## WHAT YOU SHOULD DO:
From the listing below, output the lines between the one with "focal_35mm: 30" and the one with "focal_mm: 35", including those two, and nothing else. Pictures are not copied.

## EXERCISE DATA:

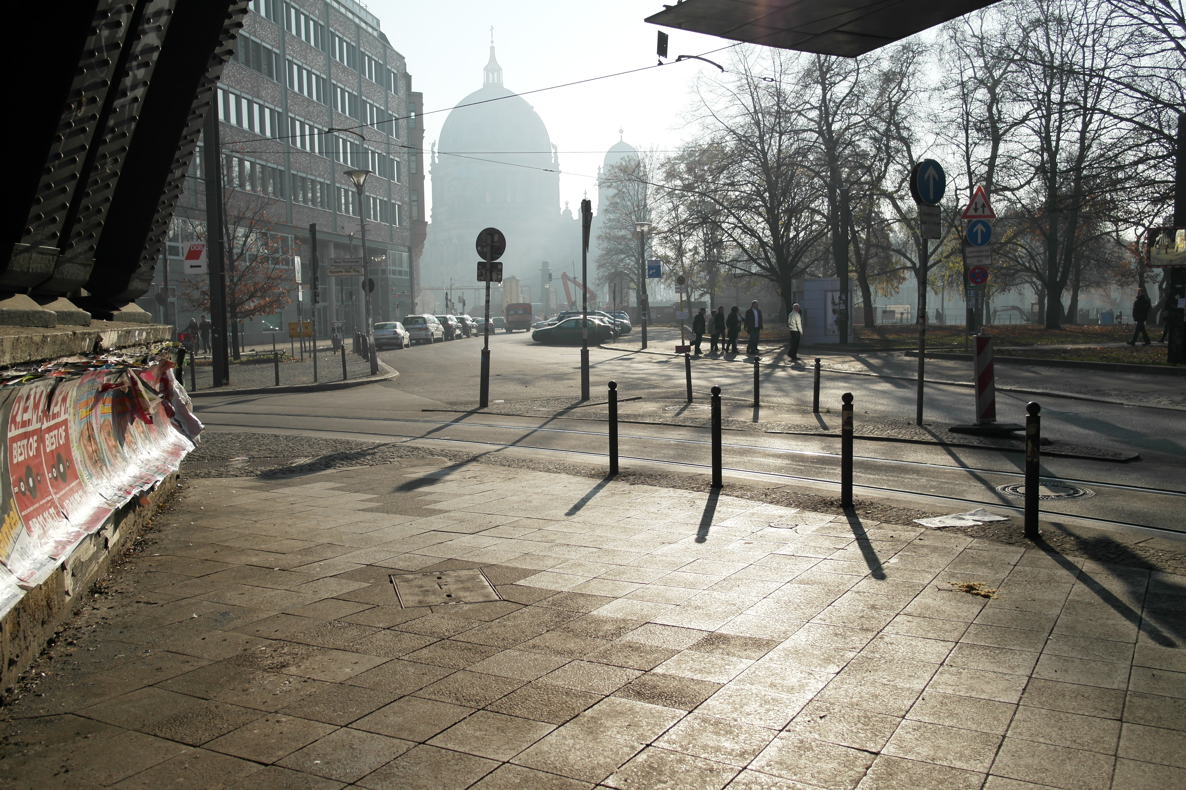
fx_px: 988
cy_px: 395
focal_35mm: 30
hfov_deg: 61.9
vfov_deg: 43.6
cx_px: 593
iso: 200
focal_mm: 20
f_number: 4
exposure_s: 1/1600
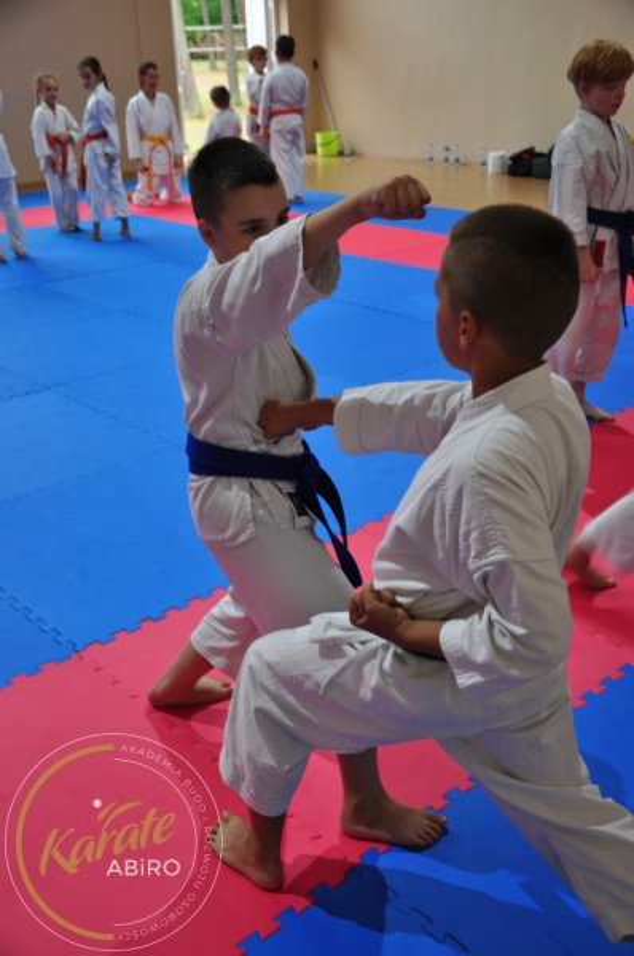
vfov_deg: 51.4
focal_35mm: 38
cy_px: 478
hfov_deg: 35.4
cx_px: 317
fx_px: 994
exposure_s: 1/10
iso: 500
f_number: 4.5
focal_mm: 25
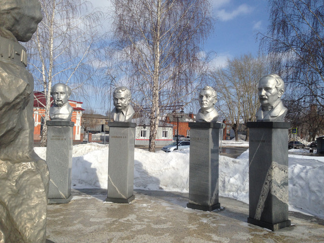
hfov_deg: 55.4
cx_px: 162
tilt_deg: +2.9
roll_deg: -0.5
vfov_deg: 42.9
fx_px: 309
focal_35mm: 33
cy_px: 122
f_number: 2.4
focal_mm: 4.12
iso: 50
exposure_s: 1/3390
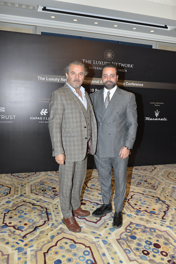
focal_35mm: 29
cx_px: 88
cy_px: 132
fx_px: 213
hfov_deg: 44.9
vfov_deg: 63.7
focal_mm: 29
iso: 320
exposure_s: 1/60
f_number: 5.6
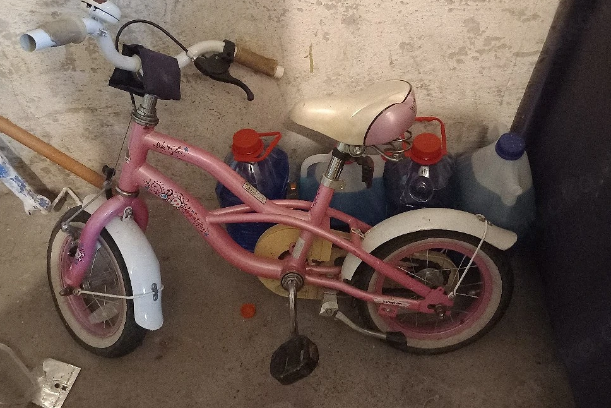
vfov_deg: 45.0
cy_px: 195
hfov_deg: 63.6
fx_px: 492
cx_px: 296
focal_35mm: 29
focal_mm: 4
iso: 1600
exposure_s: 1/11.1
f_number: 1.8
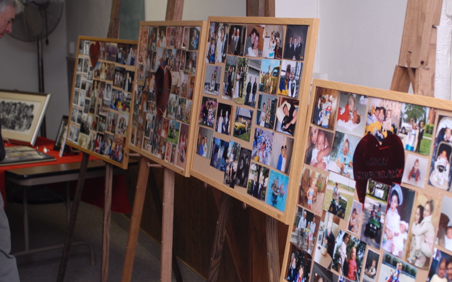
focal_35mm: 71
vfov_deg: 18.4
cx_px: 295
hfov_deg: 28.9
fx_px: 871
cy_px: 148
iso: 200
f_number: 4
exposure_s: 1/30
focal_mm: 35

* * *

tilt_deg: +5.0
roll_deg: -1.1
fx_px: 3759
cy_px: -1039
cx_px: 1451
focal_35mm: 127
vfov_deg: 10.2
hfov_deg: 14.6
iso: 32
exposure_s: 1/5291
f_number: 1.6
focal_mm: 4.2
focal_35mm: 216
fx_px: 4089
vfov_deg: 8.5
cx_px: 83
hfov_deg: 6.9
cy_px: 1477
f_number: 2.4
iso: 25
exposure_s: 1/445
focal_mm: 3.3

## YOUR RESPONSE:
focal_35mm: 30
hfov_deg: 61.9
vfov_deg: 43.6
cx_px: 593
iso: 200
focal_mm: 20
f_number: 4
exposure_s: 1/1600
vfov_deg: 51.4
focal_35mm: 38
cy_px: 478
hfov_deg: 35.4
cx_px: 317
fx_px: 994
exposure_s: 1/10
iso: 500
f_number: 4.5
focal_mm: 25
hfov_deg: 55.4
cx_px: 162
tilt_deg: +2.9
roll_deg: -0.5
vfov_deg: 42.9
fx_px: 309
focal_35mm: 33
cy_px: 122
f_number: 2.4
focal_mm: 4.12
iso: 50
exposure_s: 1/3390
focal_35mm: 29
cx_px: 88
cy_px: 132
fx_px: 213
hfov_deg: 44.9
vfov_deg: 63.7
focal_mm: 29
iso: 320
exposure_s: 1/60
f_number: 5.6
vfov_deg: 45.0
cy_px: 195
hfov_deg: 63.6
fx_px: 492
cx_px: 296
focal_35mm: 29
focal_mm: 4
iso: 1600
exposure_s: 1/11.1
f_number: 1.8
focal_35mm: 71
vfov_deg: 18.4
cx_px: 295
hfov_deg: 28.9
fx_px: 871
cy_px: 148
iso: 200
f_number: 4
exposure_s: 1/30
focal_mm: 35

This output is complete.